* [INFORMATION GIVEN]
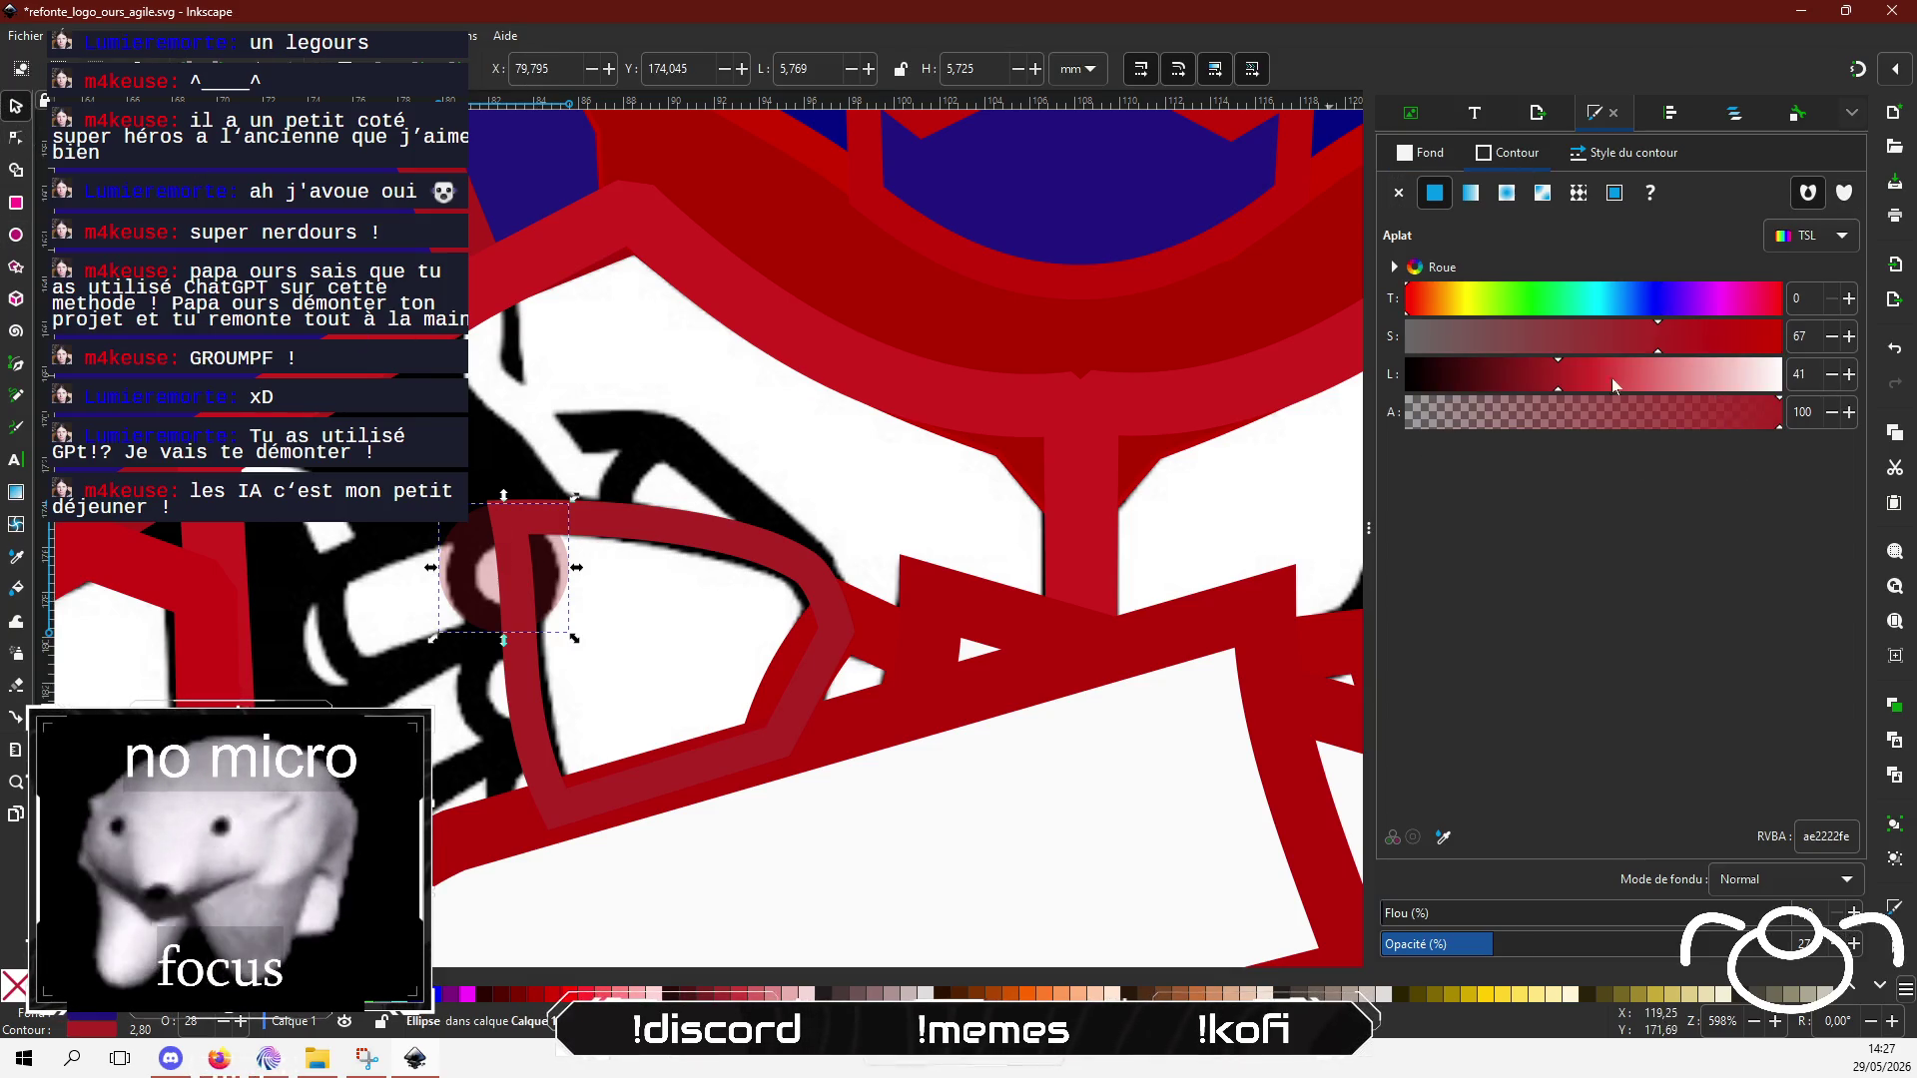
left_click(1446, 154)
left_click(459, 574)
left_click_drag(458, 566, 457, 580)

==

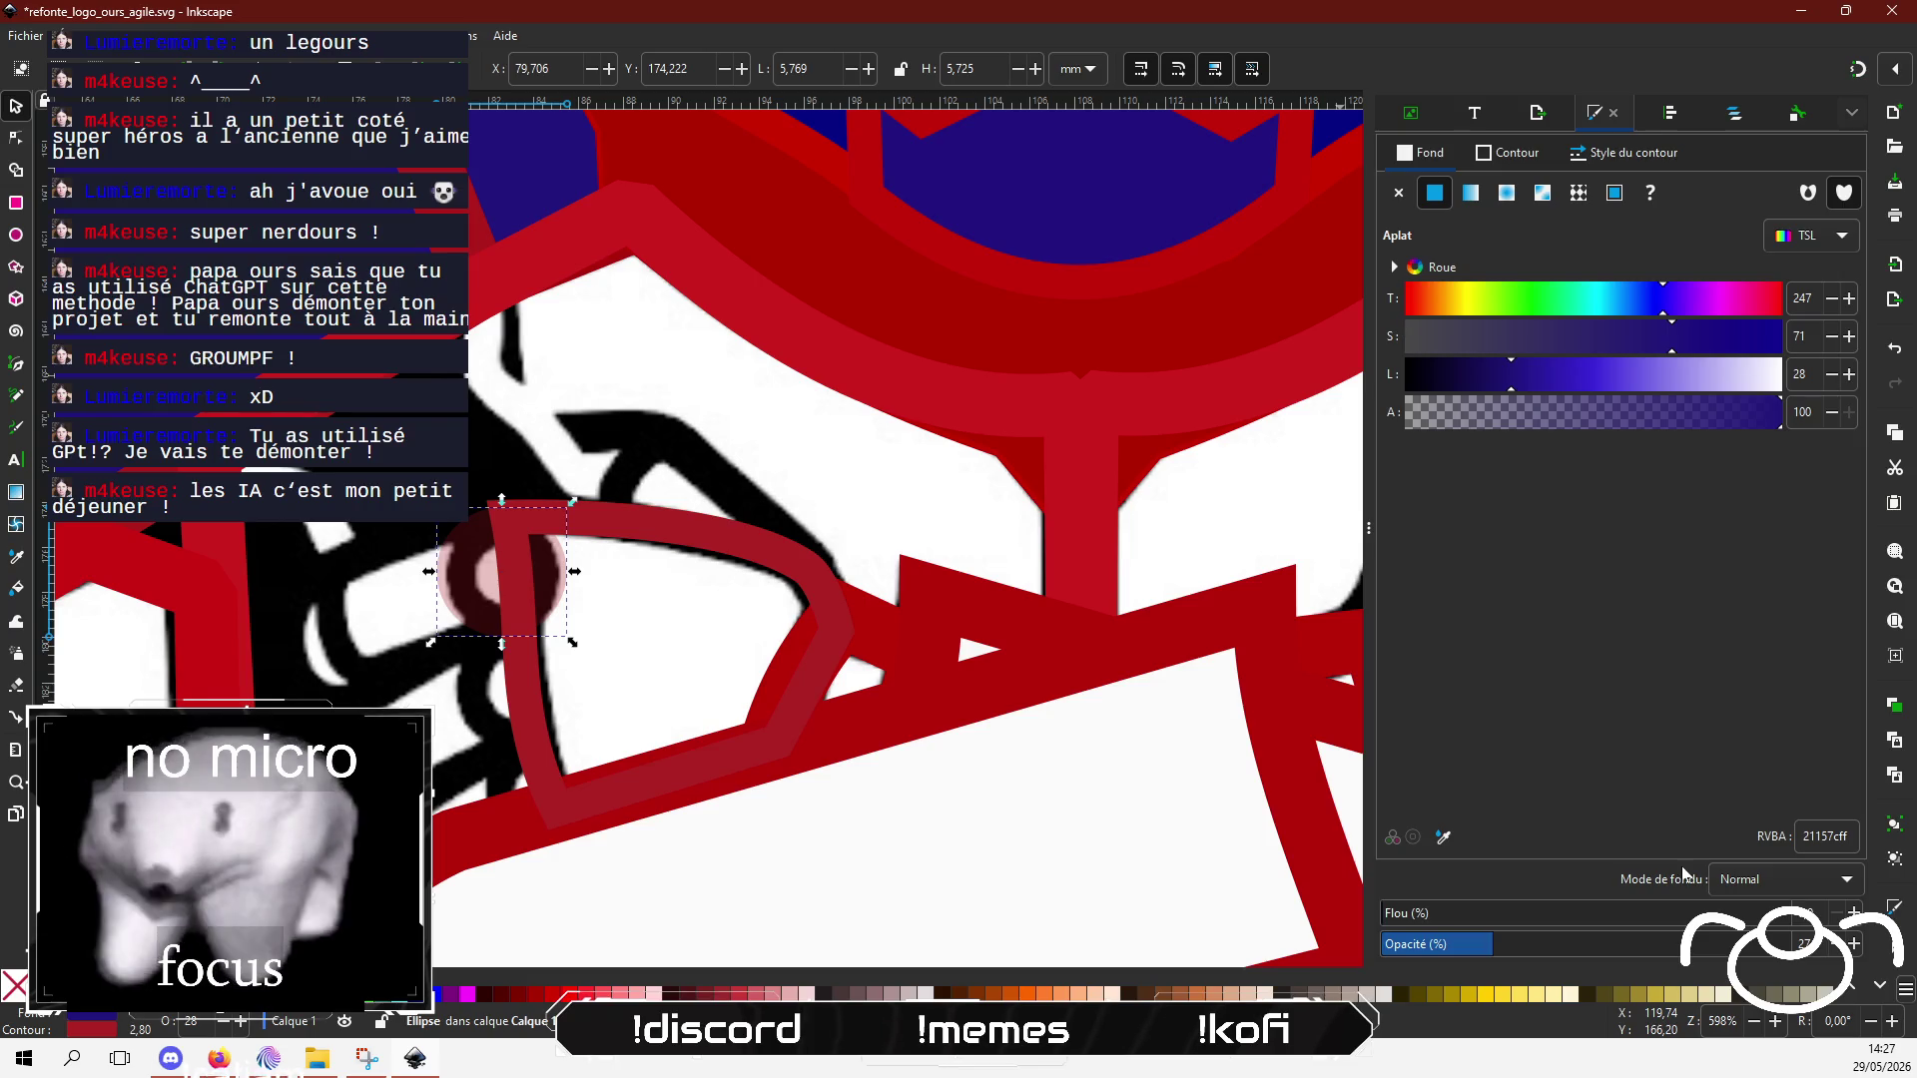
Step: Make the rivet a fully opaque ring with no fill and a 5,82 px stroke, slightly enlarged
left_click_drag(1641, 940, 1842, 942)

* [PROMPT] Here the job is to set down exactly the lines of the material above that fall between the one with "Step: Make the" and the one with "left_click_drag(1641, 940, 1842, 942)", inclusive, and nothing beyond them.

* [EXERCISE RESULT]
Step: Make the rivet a fully opaque ring with no fill and a 5,82 px stroke, slightly enlarged
left_click_drag(1641, 940, 1842, 942)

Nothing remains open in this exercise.